No big thing. He loved these eloquent modern expressions. He loved the sudden shift of her luscious breasts as she’d shrugged, and the lithe twist of her hips beneath the coarse denim clothes that made her seem all the more smooth and fragile. An incandescent flower. As she opened the door for him, he touched the soft nest of her brown hair. Quite unthinkable to feed upon one who has served you; one so innocent. He would not do this! Yet he turned her around, his gloved fingers slipping up through her hair to cradle her head:
“The smallest kiss, my precious one.”
Her eyes closed; his teeth pierced the artery instantly and his tongue lapped at the blood. Only a taste. A tiny flash of heat that burnt itself out in his heart within a second. Then he drew back, his lips resting against her frail throat. He could feel her pulse. The craving for the full draught was almost more than he could bear. Sin and atonement. He let her go. He smoothed her soft, springy curls, as he looked into her misted eyes.
Do not remember
.
“Good-bye now,” she said, smiling.
H
E STOOD
motionless on the deserted sidewalk. And the thirst, ignored and sullen, gradually died back. He looked at the cardboard sheath of the video cassette.

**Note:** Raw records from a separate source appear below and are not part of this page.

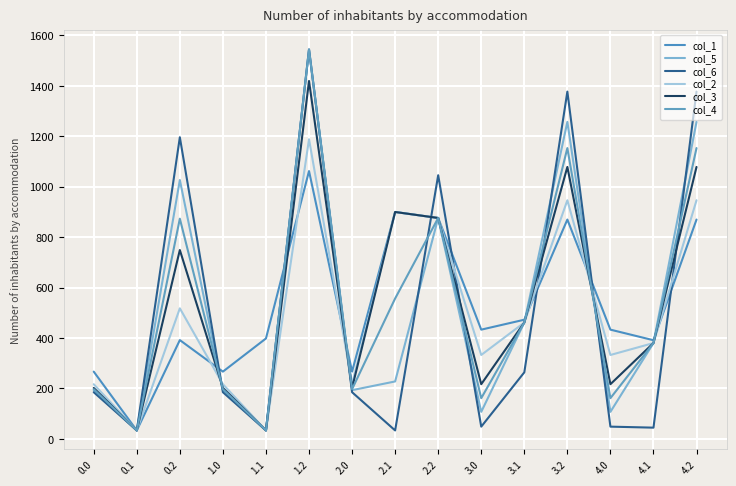

At which category does col_5 reach its first local peak?

0.2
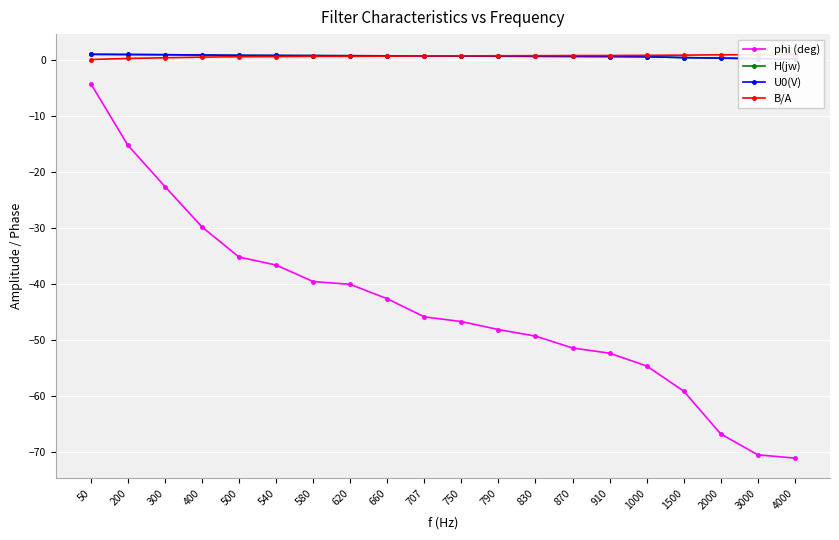

Reading left to right, extract all data points from this chart.

phi (deg): 50=-4.2	200=-15.2	300=-22.6	400=-29.8	500=-35.2	540=-36.6	580=-39.5	620=-40.0	660=-42.6	707=-45.8	750=-46.7	790=-48.1	830=-49.3	870=-51.4	910=-52.3	1000=-54.6	1500=-59.1	2000=-66.7	3000=-70.4	4000=-71.0
H(jw): 50=1.0	200=1.0	300=0.9	400=0.9	500=0.8	540=0.8	580=0.8	620=0.7	660=0.7	707=0.7	750=0.7	790=0.7	830=0.6	870=0.6	910=0.6	1000=0.6	1500=0.4	2000=0.3	3000=0.2	4000=0.2
U0(V): 50=1.0	200=1.0	300=0.9	400=0.9	500=0.8	540=0.8	580=0.8	620=0.8	660=0.7	707=0.7	750=0.7	790=0.7	830=0.6	870=0.6	910=0.6	1000=0.6	1500=0.4	2000=0.3	3000=0.2	4000=0.2
B/A: 50=0.1	200=0.3	300=0.4	400=0.5	500=0.6	540=0.6	580=0.6	620=0.6	660=0.7	707=0.7	750=0.7	790=0.7	830=0.8	870=0.8	910=0.8	1000=0.8	1500=0.9	2000=0.9	3000=0.9	4000=0.9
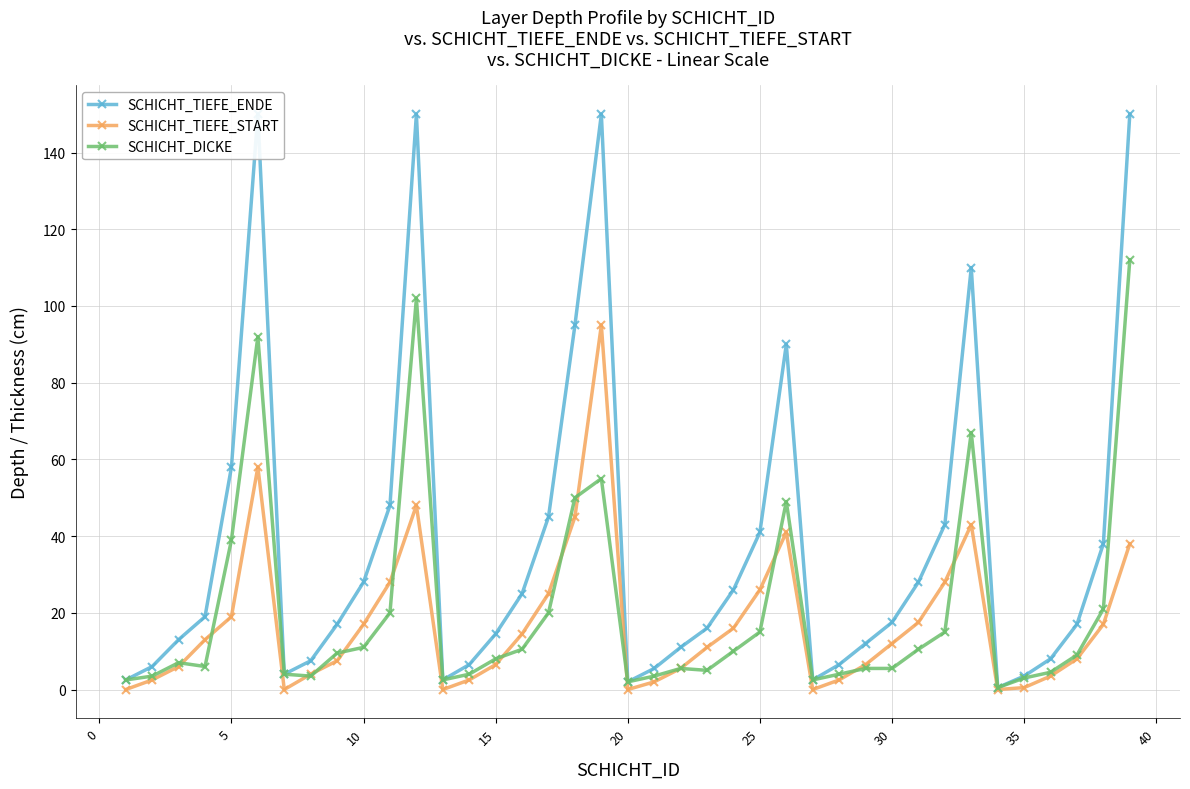

True or false: SCHICHT_TIEFE_START has more than 1 points higher than both neighbors.

True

“A dozen channels,” she had said. “I caught them all over, actually.” Now if that was so, his charges had already seen Lestat, inevitably, on the large screen positioned before them in the shrine. Long ago, he’d set the satellite dish on the slope above the roof to bring them broadcasts from all the world. A tiny computer device changed the channel each hour. For years, they’d stared expressionless as the images and colors shifted before their lifeless eyes. Had there been the slightest flicker when they heard Lestat’s voice, or saw their very own image? Or heard their own names sung as if in a hymn?

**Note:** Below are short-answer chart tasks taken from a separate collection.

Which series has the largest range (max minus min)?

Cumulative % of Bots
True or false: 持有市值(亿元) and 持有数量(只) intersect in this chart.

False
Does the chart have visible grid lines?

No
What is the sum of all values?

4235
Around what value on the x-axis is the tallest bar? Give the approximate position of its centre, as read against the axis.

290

Well, he would soon find out. He would play the video cassette for them. He would study their frozen, gleaming faces for something—anything—besides the mere reflection of the light.
“Ah, Marius, you never despair, do you? You are no better than Lestat, with your foolish dreams.”
. . .
I
T WAS
midnight before he reached home.
He shut the steel door against the driving snow, and, standing still for a moment, let the heated air surround him. The blizzard through which he’d passed had lacerated his face and his ears, even his gloved fingers. The warmth felt so good.
In the quiet, he listened for the familiar sound of the giant generators, and the faint electronic pulse of the television set within the shrine many hundreds of feet beneath him. Could that be Lestat singing? Yes. Undoubtedly, the last mournful words of some other song.
Slowly he peeled off his gloves. He removed his hat and ran his hand through his hair. He studied the large entrance hall and the adjacent drawing room for the slightest evidence that anyone else had been here.
Of course that was almost an impossibility. He was miles from the nearest outpost of the modern world, in a great frozen snow-covered waste. But out of force of habit, he always observed everything closely. There were some who could breach this fortress, if only they knew where it was.
All was well. He stood before the giant aquarium, the great room-sized tank which abutted the south wall. So carefully he had constructed this thing, of the heaviest glass and the finest equipment. He watched the schools of multicolored fishes dance past him, then alter their direction instantly and totally in the artificial gloom. The giant sea kelp swayed from one side to another, a forest caught in a hypnotic rhythm as the gentle pressure of the aerator drove it this way and that. It never failed to captivate him, to lock him suddenly to its spectacular monotony. The round black eyes of the fish sent a tremor through him; the high slender trees of kelp with their tapering yellow leaves thrilled him vaguely; but it was the movement, the constant movement that was the crux.
Finally he turned away from it, glancing back once into that pure, unconscious, and incidentally beautiful world.